Quelques années plus tard, le pic de 2007 et 2008 était dû à l’effondrement financier mondial. Le krach des cours en 2008 était dû… eh bien, au Krach de 2008.

Les prix du pétrole se sont remis en 2009-2011. Ce n’était pas suite à une reprise économique significative en Occident, vous pouvez en être sûr. Ni l’Amérique du Nord ni l’Europe occidentale n’ont été les "locomotives économiques" mondiales, pour utiliser un terme remontant aux antiques années 1980.

Non, la hausse des prix du pétrole en 2009-2011 a été générée par la croissance de la demande énergétique dans les marchés émergents — la Chine bien entendu, mais aussi l’Inde et une myriade d’autres économies plus petites. En fait, la demande de pétrole occidentale a chuté ces dernières années dans toutes les économies — américaine, canadienne et européenne. Parallèlement, les marchés émergents, à la croissance rapide, ont fait grimper le prix des barils.

Le plateau des prix du pétrole entre 2011 et aujourd’hui — ce canal de 95 $ – 115 $ pour le Brent — était dû à un ensemble de facteurs : une détresse économique extrême au Japon (effondrement de Fukushima) et en Europe (effondrement de la Zone euro), plus une récession durable en Amérique du Nord.

Ajoutez à cela le ralentissement en cours de la croissance économique en Chine. A quoi il faut bien entendu additionner l’augmentation de l’offre pétrolière provenant du fractionnement aux Etats-Unis et au Canada… Et voilà l’explication du manque de mouvements significatifs dans les cours du pétrole ces deux dernières années, dans un sens ou dans l’autre.

▪ L’Egypte n’est que du bruit de fond
Revenons à la première idée exposée dans ces lignes. Comment les événements égyptiens s’intègrent-ils dans le paysage pétrolier ?

Les problèmes égyptiens sont importants pour les gens prisonniers des questions quotidiennes. On peut dire que les Egyptiens — dans les rues comme dans leur quartier général — ont fait ce qu’ils devaient faire pour éliminer un gouvernement au bord du règne totalitaire, tout en faisant basculer l’antique nation dans le chaos économique voire la famine de masse (notez qu’après la reprise, les Russes et les Chinois ont immédiatement offert une aide alimentaire à l’Egypte, tandis que les Etats-Unis promettaient quatre avions de chasse F-16 aux généraux).

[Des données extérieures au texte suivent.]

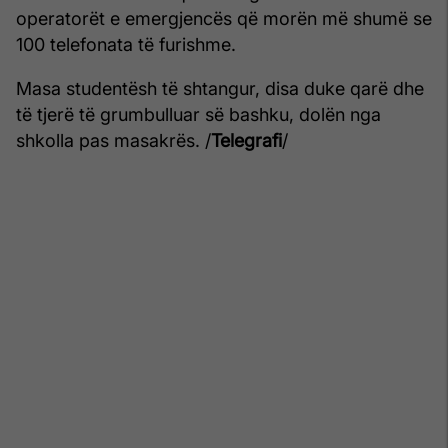
operatorët e emergjencës që morën më shumë se
100 telefonata të furishme.
Masa studentësh të shtangur, disa duke qarë dhe
të tjerë të grumbulluar së bashku, dolën nga
shkolla pas masakrës. /
Telegrafi
/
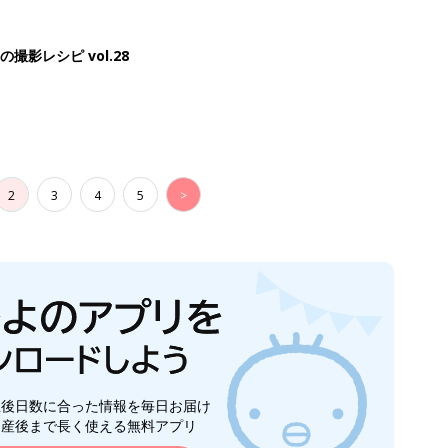
影レシピ vol.28
2
3
4
5
>
生後日数に合った情報を毎日お届け
ら産後まで長く使える無料アプリ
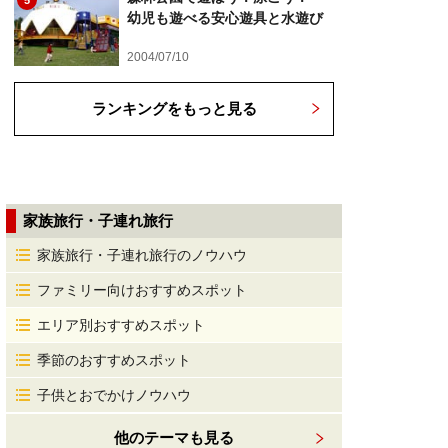
5
幼児も遊べる安心遊具と水遊び
2004/07/10
ランキングをもっと見る
家族旅行・子連れ旅行
家族旅行・子連れ旅行のノウハウ
ファミリー向けおすすめスポット
エリア別おすすめスポット
季節のおすすめスポット
子供とおでかけノウハウ
他のテーマも見る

Si l’on regarde l’ensemble du tableau, cependant, les récents événements égyptiens ne sont que du bruit de fond par rapport aux tendances énergétiques de long terme.

▪ Le scénario des "guerres du pétrole"
Bien entendu, ces mêmes événements récents en Egypte pouvaient présager un choc des cultures dans tout le Moyen-Orient, avec un effet plus profond sur les futurs prix de l’énergie. C’est une autre histoire, et elle fait partie d’un scénario sur "les guerres du pétrole" dont nous avons parlé dans ces lignes ces dernières années.

Ce n’est pas que le pétrole égyptien soit si important pour le monde. Le pétrole de l’Egypte — ce que le pays produit et ce qu’il importe — n’est pas un gros chiffre pour les marchés mondiaux. Vous pouvez voir ci-dessous à quel point les exportations vers les marchés mondiaux (en vert) déclinent depuis des années :

Faisons la version courte de ces "guerres du pétrole" : des troubles religieux se produisant à peu près n’importe où au Moyen-Orient peuvent potentiellement perturber les flux pétroliers et faire considérablement grimper les prix.

Lorsque des pays sombrent dans l’anarchie au Moyen-Orient, les volumes pétroliers se trouvent perturbés quasiment par définition. Cela pourrait concerner quelques centaines de milliers de barils par jour (comme avec la guerre civile au Liban en 2011)… ou jusqu’à 10 millions et plus de barils par jour (imaginez une fermeture du Détroit d’Ormuz). Cela peut suffire à peser sur les cours.

La politique égyptienne pourrait donc affecter d’autres nations dans la région. Mon conseil serait de rester loin d’investissements trop exposés aux troubles du Moyen-Orient. Concentrez-vous plutôt sur des producteurs éloignés du Moyen-Orient, ainsi que sur les foreurs et les entreprises de service qui aident à creuser les puits.